═══ Data supplied ═══
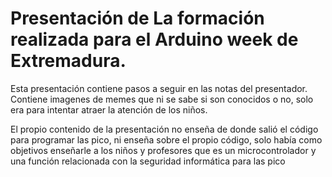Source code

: # Presentación de La formación realizada para el Arduino week de Extremadura.
Esta presentación contiene pasos a seguir en las notas del presentador.
Contiene imagenes de memes que ni se sabe si son conocidos o no, solo era para intentar atraer la atención de los niños.

El propio contenido de la presentación no enseña de donde salió el código para programar las pico, ni enseña sobre el propio código, solo había como objetivos enseñarle a los niños y profesores que es un microcontrolador y una función relacionada con la seguridad informática para las pico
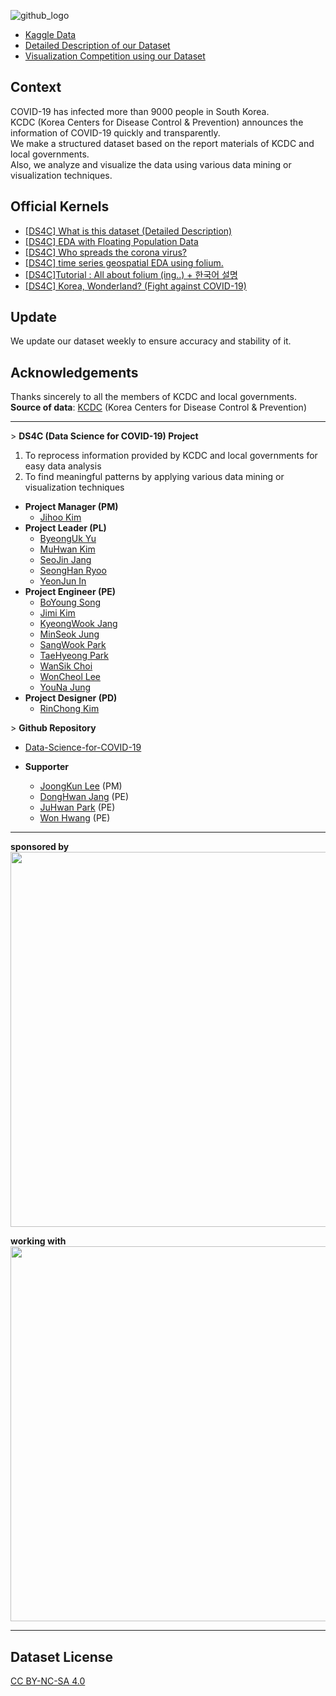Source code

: ![github_logo](https://user-images.githubusercontent.com/50820635/77249285-51604280-6c83-11ea-901d-2e90d2979e69.png)

- [Kaggle Data](https://www.kaggle.com/kimjihoo/coronavirusdataset)  
- [Detailed Description of our Dataset](https://www.kaggle.com/kimjihoo/ds4c-what-is-this-dataset-detailed-description)
- [Visualization Competition using our Dataset](https://dacon.io/competitions/official/235590/overview/)

## Context
COVID-19 has infected more than 9000 people in South Korea.  
KCDC (Korea Centers for Disease Control & Prevention) announces the information of COVID-19 quickly and transparently.  
We make a structured dataset based on the report materials of KCDC and local governments.  
Also, we analyze and visualize the data using various data mining or visualization techniques.  

## Official Kernels
- [[DS4C] What is this dataset (Detailed Description)](https://www.kaggle.com/kimjihoo/ds4c-what-is-this-dataset-detailed-description)  
- [[DS4C] EDA with Floating Population Data](https://www.kaggle.com/incastle/ds4c-eda-with-floating-population-data)  
- [[DS4C] Who spreads the corona virus?](https://www.kaggle.com/incastle/ds4c-who-spreads-the-corona-virus)  
- [[DS4C] time series geospatial EDA using folium.](https://www.kaggle.com/mbnb8317/ds4c-time-series-geospatial-eda-using-folium)  
- [[DS4C]Tutorial : All about folium (ing..) + 한국어 설명](https://www.kaggle.com/mbnb8317/ds4c-tutorial-all-about-folium-ing)  
- [[DS4C] Korea, Wonderland? (Fight against COVID-19)](https://www.kaggle.com/kimjihoo/ds4c-korea-wonderland-fight-against-covid-19)  

## Update
We update our dataset weekly to ensure accuracy and stability of it.

## Acknowledgements
Thanks sincerely to all the members of KCDC and local governments.  
**Source of data**: [KCDC](http://www.cdc.go.kr/) (Korea Centers for Disease Control & Prevention)

***

&gt; **DS4C (Data Science for COVID-19) Project**
1. To reprocess information provided by KCDC and local governments for easy data analysis
2. To find meaningful patterns by applying various data mining or visualization techniques
- **Project Manager (PM)**
  - [Jihoo Kim](https://www.kaggle.com/kimjihoo)
- **Project Leader (PL)**
  - [ByeongUk Yu](https://www.kaggle.com/byeongukyu)
  - [MuHwan Kim](https://github.com/minty99)
  - [SeoJin Jang](https://www.kaggle.com/sarah5398)
  - [SeongHan Ryoo](https://www.kaggle.com/incastle)
  - [YeonJun In](https://www.kaggle.com/mbnb8317)
- **Project Engineer (PE)**
  - [BoYoung Song](https://www.kaggle.com/bysong)
  - [Jimi Kim](https://github.com/kjm0623v)
  - [KyeongWook Jang](https://www.kaggle.com/jeeudev)
  - [MinSeok Jung](https://www.kaggle.com/msjung)
  - [SangWook Park](https://www.kaggle.com/kvmoke)
  - [TaeHyeong Park](https://www.kaggle.com/asdjfalksjdh)
  - [WanSik Choi](https://www.kaggle.com/wansook0316)
  - [WonCheol Lee](https://www.kaggle.com/leewoncheol)
  - [YouNa Jung](https://www.kaggle.com/younajung)
- **Project Designer (PD)**
  - [RinChong Kim](http://indesignlab.creatorlink.net)

&gt; **Github Repository**
- [Data-Science-for-COVID-19](https://github.com/ThisIsIsaac/Data-Science-for-COVID-19)

- **Supporter**
  - [JoongKun Lee](https://github.com/ThisIsIsaac) (PM)
  - [DongHwan Jang](https://github.com/DongHwanJang) (PE)
  - [JuHwan Park](https://www.kaggle.com/parkjuhwan) (PE)
  - [Won Hwang](https://github.com/mangocode96) (PE)

***

**sponsored by**  
<img src="https://user-images.githubusercontent.com/50820635/77623631-c4b7cc00-6f83-11ea-85d8-fc0c25d28af2.PNG" width="600">

**working with**  
<img src="https://user-images.githubusercontent.com/50820635/77494409-03b52700-6e89-11ea-9de5-6bf0a621134a.PNG" width="600">

***
## Dataset License
[CC BY-NC-SA 4.0](https://creativecommons.org/licenses/by-nc-sa/4.0/)
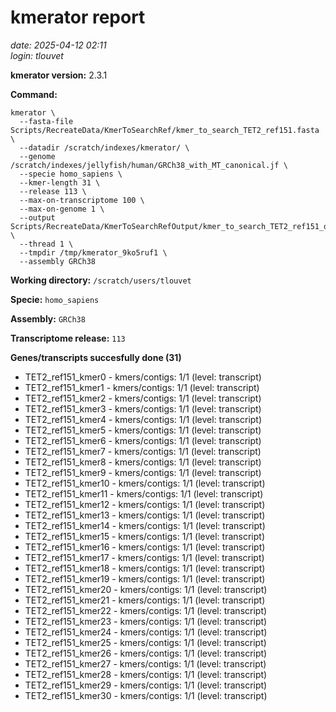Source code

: # kmerator report
*date: 2025-04-12 02:11*  
*login: tlouvet*

**kmerator version:** 2.3.1

**Command:**

```
kmerator \
  --fasta-file Scripts/RecreateData/KmerToSearchRef/kmer_to_search_TET2_ref151.fasta \
  --datadir /scratch/indexes/kmerator/ \
  --genome /scratch/indexes/jellyfish/human/GRCh38_with_MT_canonical.jf \
  --specie homo_sapiens \
  --kmer-length 31 \
  --release 113 \
  --max-on-transcriptome 100 \
  --max-on-genome 1 \
  --output Scripts/RecreateData/KmerToSearchRefOutput/kmer_to_search_TET2_ref151_output \
  --thread 1 \
  --tmpdir /tmp/kmerator_9ko5ruf1 \
  --assembly GRCh38
```

**Working directory:** `/scratch/users/tlouvet`

**Specie:** `homo_sapiens`

**Assembly:** `GRCh38`

**Transcriptome release:** `113`

**Genes/transcripts succesfully done (31)**

- TET2_ref151_kmer0 - kmers/contigs: 1/1 (level: transcript)
- TET2_ref151_kmer1 - kmers/contigs: 1/1 (level: transcript)
- TET2_ref151_kmer2 - kmers/contigs: 1/1 (level: transcript)
- TET2_ref151_kmer3 - kmers/contigs: 1/1 (level: transcript)
- TET2_ref151_kmer4 - kmers/contigs: 1/1 (level: transcript)
- TET2_ref151_kmer5 - kmers/contigs: 1/1 (level: transcript)
- TET2_ref151_kmer6 - kmers/contigs: 1/1 (level: transcript)
- TET2_ref151_kmer7 - kmers/contigs: 1/1 (level: transcript)
- TET2_ref151_kmer8 - kmers/contigs: 1/1 (level: transcript)
- TET2_ref151_kmer9 - kmers/contigs: 1/1 (level: transcript)
- TET2_ref151_kmer10 - kmers/contigs: 1/1 (level: transcript)
- TET2_ref151_kmer11 - kmers/contigs: 1/1 (level: transcript)
- TET2_ref151_kmer12 - kmers/contigs: 1/1 (level: transcript)
- TET2_ref151_kmer13 - kmers/contigs: 1/1 (level: transcript)
- TET2_ref151_kmer14 - kmers/contigs: 1/1 (level: transcript)
- TET2_ref151_kmer15 - kmers/contigs: 1/1 (level: transcript)
- TET2_ref151_kmer16 - kmers/contigs: 1/1 (level: transcript)
- TET2_ref151_kmer17 - kmers/contigs: 1/1 (level: transcript)
- TET2_ref151_kmer18 - kmers/contigs: 1/1 (level: transcript)
- TET2_ref151_kmer19 - kmers/contigs: 1/1 (level: transcript)
- TET2_ref151_kmer20 - kmers/contigs: 1/1 (level: transcript)
- TET2_ref151_kmer21 - kmers/contigs: 1/1 (level: transcript)
- TET2_ref151_kmer22 - kmers/contigs: 1/1 (level: transcript)
- TET2_ref151_kmer23 - kmers/contigs: 1/1 (level: transcript)
- TET2_ref151_kmer24 - kmers/contigs: 1/1 (level: transcript)
- TET2_ref151_kmer25 - kmers/contigs: 1/1 (level: transcript)
- TET2_ref151_kmer26 - kmers/contigs: 1/1 (level: transcript)
- TET2_ref151_kmer27 - kmers/contigs: 1/1 (level: transcript)
- TET2_ref151_kmer28 - kmers/contigs: 1/1 (level: transcript)
- TET2_ref151_kmer29 - kmers/contigs: 1/1 (level: transcript)
- TET2_ref151_kmer30 - kmers/contigs: 1/1 (level: transcript)
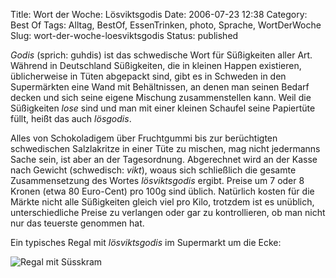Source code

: Title: Wort der Woche: Lösviktsgodis
Date: 2006-07-23 12:38
Category: Best Of
Tags: Alltag, BestOf, EssenTrinken, photo, Sprache, WortDerWoche
Slug: wort-der-woche-loesviktsgodis
Status: published

*Godis* (sprich: guhdis) ist das schwedische Wort für Süßigkeiten aller
Art. Während in Deutschland Süßigkeiten, die in kleinen Happen
existieren, üblicherweise in Tüten abgepackt sind, gibt es in Schweden
in den Supermärkten eine Wand mit Behältnissen, an denen man seinen
Bedarf decken und sich seine eigene Mischung zusammenstellen kann. Weil
die Süßigkeiten *lose* sind und man mit einer kleinen Schaufel seine
Papiertüte füllt, heißt das auch *lösgodis*.

Alles von Schokoladigem über Fruchtgummi bis zur berüchtigten
schwedischen Salzlakritze in einer Tüte zu mischen, mag nicht jedermanns
Sache sein, ist aber an der Tagesordnung. Abgerechnet wird an der Kasse
nach Gewicht (schwedisch: *vikt*), woaus sich schließlich die gesamte
Zusammensetzung des Wortes *lösviktsgodis* ergibt. Preise um 7 oder 8
Kronen (etwa 80 Euro-Cent) pro 100g sind üblich. Natürlich kosten für
die Märkte nicht alle Süßigkeiten gleich viel pro Kilo, trotzdem ist es
unüblich, unterschiedliche Preise zu verlangen oder gar zu
kontrollieren, ob man nicht nur das teuerste genommen hat.

Ein typisches Regal mit *lösviktsgodis* im Supermarkt um die Ecke:

![Regal mit
Süsskram](/pic/godis.jpg "Regal mit Süsskram")

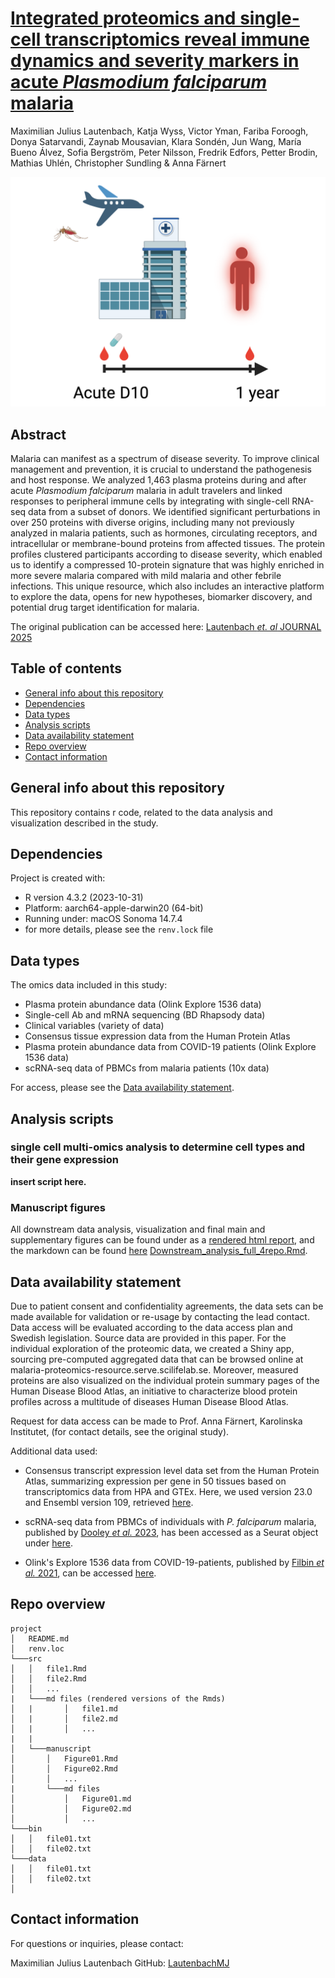 # [Integrated proteomics and single-cell transcriptomics reveal immune dynamics and severity markers in acute *Plasmodium falciparum* malaria](insert-link-to-publication)

Maximilian Julius Lautenbach, Katja Wyss, Victor Yman, Fariba Foroogh,
Donya Satarvandi, Zaynab Mousavian, Klara Sondén, Jun Wang, María Bueno
Álvez, Sofia Bergström, Peter Nilsson, Fredrik Edfors, Petter Brodin,
Mathias Uhlén, Christopher Sundling & Anna Färnert

![](./resources/graphical_abstract.png)

## Abstract

Malaria can manifest as a spectrum of disease severity. To improve
clinical management and prevention, it is crucial to understand the
pathogenesis and host response. We analyzed 1,463 plasma proteins during
and after acute *Plasmodium falciparum* malaria in adult travelers and
linked responses to peripheral immune cells by integrating with
single-cell RNA-seq data from a subset of donors. We identified
significant perturbations in over 250 proteins with diverse origins,
including many not previously analyzed in malaria patients, such as
hormones, circulating receptors, and intracellular or membrane-bound
proteins from affected tissues. The protein profiles clustered
participants according to disease severity, which enabled us to identify
a compressed 10-protein signature that was highly enriched in more
severe malaria compared with mild malaria and other febrile infections.
This unique resource, which also includes an interactive platform to
explore the data, opens for new hypotheses, biomarker discovery, and
potential drug target identification for malaria.

The original publication can be accessed here: [Lautenbach *et. al* JOURNAL 2025](https://google.com)

## Table of contents

-   [General info about this repository](#general-info-about-this-repository)
-   [Dependencies](#dependencies)
-   [Data types](#data-types)
-   [Analysis scripts](#analysis-scripts)
-   [Data availability statement](#data-availability-statement)
-   [Repo overview](#repo-overview)
-   [Contact information](#contact-information)

## General info about this repository

This repository contains r code, related to the data analysis and
visualization described in the study.


## Dependencies

Project is created with:

-   R version 4.3.2 (2023-10-31)
-   Platform: aarch64-apple-darwin20 (64-bit)
-   Running under: macOS Sonoma 14.7.4
-   for more details, please see the `renv.lock` file

## Data types

The omics data included in this study:

-   Plasma protein abundance data (Olink Explore 1536 data)
-   Single-cell Ab and mRNA sequencing (BD Rhapsody data)
-   Clinical variables (variety of data)
-   Consensus tissue expression data from the Human Protein Atlas
-   Plasma protein abundance data from COVID-19 patients (Olink Explore 1536 data)
-   scRNA-seq data of PBMCs from malaria patients (10x data)

For access, please see the [Data availability statement](#data-availability).

## Analysis scripts 

### single cell multi-omics analysis to determine cell types and their gene expression

**insert script here.**

### Manuscript figures

All downstream data analysis, visualization and final main and supplementary figures can be found under as a [rendered html report](), and the markdown can be found [here]()
[Downstream_analysis_full_4repo.Rmd](https://SundlingLab/Explore1536_Malaria/Downstream_analysis_full_4repo).

## Data availability statement 

Due to patient consent and confidentiality agreements, the data sets can
be made available for validation or re-usage by contacting the lead
contact. Data access will be evaluated according to the data access plan
and Swedish legislation. Source data are provided in this paper. For the
individual exploration of the proteomic data, we created a Shiny app,
sourcing pre-computed aggregated data that can be browsed online at
malaria-proteomics-resource.serve.scilifelab.se. Moreover, measured
proteins are also visualized on the individual protein summary pages of
the Human Disease Blood Atlas, an initiative to characterize blood
protein profiles across a multitude of diseases Human Disease Blood
Atlas.

Request for data access can be made to Prof. Anna Färnert, Karolinska
Institutet, (for contact details, see the original study).

Additional data used:

- Consensus transcript expression level data set from the Human Protein
Atlas, summarizing expression per gene in 50 tissues based on
transcriptomics data from HPA and GTEx. Here, we used version 23.0 and
Ensembl version 109, retrieved [here](https://v23.proteinatlas.org/about/download).

- scRNA-seq data from PBMCs of individuals with *P. falciparum* malaria,
published by [Dooley *et al.* 2023](https://doi.org/10.1038/s41467-023-43181-7), has been accessed as a Seurat object under
[here](https://doi.org/10.5281/zenodo.6973241).

- Olink's Explore 1536 data from COVID-19-patients, published by [Filbin *et al.* 2021](https://doi.org/10.1016/j.xcrm.2021.100287), can be accessed [here](https://data.mendeley.com/datasets/nf853r8xsj/1).



## Repo overview 
<!-- -->

```         
project
│   README.md
│   renv.loc    
└───src
│   │   file1.Rmd
│   │   file2.Rmd
│   │   ...
|   └───md files (rendered versions of the Rmds)
│   |       │   file1.md
│   |       │   file2.md
│   |       │   ...
|   |
│   └───manuscript
│       │   Figure01.Rmd
│       │   Figure02.Rmd
│       │   ...
|       └───md files
│           │   Figure01.md
│           │   Figure02.md
│           │   ...
└───bin
│   │   file01.txt
│   │   file02.txt
└───data
│   │   file01.txt
│   │   file02.txt
│
```

## Contact information

For questions or inquiries, please contact:

Maximilian Julius Lautenbach
GitHub: [LautenbachMJ](https://github.com/LautenbachMJ)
═══
Word for word, restate only the lines from the one containing "## Contact information" through the last line of the entries, with both ends kept.

» **Task solution**
## Contact information

For questions or inquiries, please contact:

Maximilian Julius Lautenbach
GitHub: [LautenbachMJ](https://github.com/LautenbachMJ)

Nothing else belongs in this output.